On New Years Day my host sisters spent all morning cooking a feast for lunch.  I helped a little, but lets face it I’m not the best in the kitchen.  I did make some pretty tasty Kool-aid however.  We had grilled fish and chicken, local mushrooms picked from the field, rice, beans, and vegetable stew.  Then we spent the rest of the day napping off the heavy meal.

It was really fun having all my host siblings home.  I got to talk with them individually and really connect with them.  Its very weird not being the oldest (in this family I am the fifth born).  For the first time in my life I have older siblings and I’m not totally sure how to act being a younger sibling.  I’m not so sure I would have enjoyed not being a first-born. 

In this family I have three very successful older sisters.  They are really good role models for Swazi girls.  They all have sustainable careers, are married, and waited to have kids until they were married.  That’s somewhat of a rare combo here so I am proud that my sisters are proving that Swazi women can be modern, independent, successful, yet still respect tradition. 

Anyways back to New Years.  They don’t really do New Years resolutions here.  They know of them but they aren’t so committed to making or breaking them here.  I have made the resolution to just keep on surviving Africa.  Even though its been seven months, there are still battles everyday here that take fighting.  For example like not freaking out when I came home after Christmas to a snake in my house.  Not a big one, and in the snakes defense I think it was just resting under my door and I pushed it into my house, but still.  One of the boys killed it right away and honestly it wasn’t scary, just makes you very aware about what you might be living with.  I also resolute to keep my house neater.  This factor did not contribute to the snake getting in but the neater my stuff is the easier it will be to see a creature hiding within. 

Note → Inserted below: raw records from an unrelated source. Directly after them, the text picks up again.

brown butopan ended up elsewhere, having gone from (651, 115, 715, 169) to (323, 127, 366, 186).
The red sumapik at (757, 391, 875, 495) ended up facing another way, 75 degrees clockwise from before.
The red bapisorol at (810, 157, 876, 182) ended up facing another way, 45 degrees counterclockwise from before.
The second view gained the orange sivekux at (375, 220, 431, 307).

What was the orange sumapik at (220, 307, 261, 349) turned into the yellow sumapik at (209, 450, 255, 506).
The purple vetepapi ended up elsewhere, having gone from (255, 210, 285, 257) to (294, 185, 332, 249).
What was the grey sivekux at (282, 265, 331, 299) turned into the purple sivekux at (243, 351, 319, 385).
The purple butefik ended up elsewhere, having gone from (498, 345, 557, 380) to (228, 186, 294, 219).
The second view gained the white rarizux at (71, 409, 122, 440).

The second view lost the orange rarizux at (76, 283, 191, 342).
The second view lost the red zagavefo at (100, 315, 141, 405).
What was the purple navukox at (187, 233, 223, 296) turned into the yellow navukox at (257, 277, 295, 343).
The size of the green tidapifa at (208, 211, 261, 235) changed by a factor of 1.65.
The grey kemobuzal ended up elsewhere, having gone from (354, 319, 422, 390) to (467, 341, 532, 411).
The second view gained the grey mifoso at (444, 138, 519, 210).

I am also trying to speak SiSwati more.  I realized when going back to Khiza that there are accents within SiSwati.  I could understand so much more in Khiza because they are influenced by the Zulu language, which is more enunciated and the words are more broken apart.  In Malindza they speak “Deep SiSwati,” meaning they string all of there words together, no breaks, and talk very fast.  Its no wonder I spend most of my time say “angiva,” which means I don’t understand.  I honestly can’t understand.  I have gotten a tutor to meet with every other week.  Hope it helps some.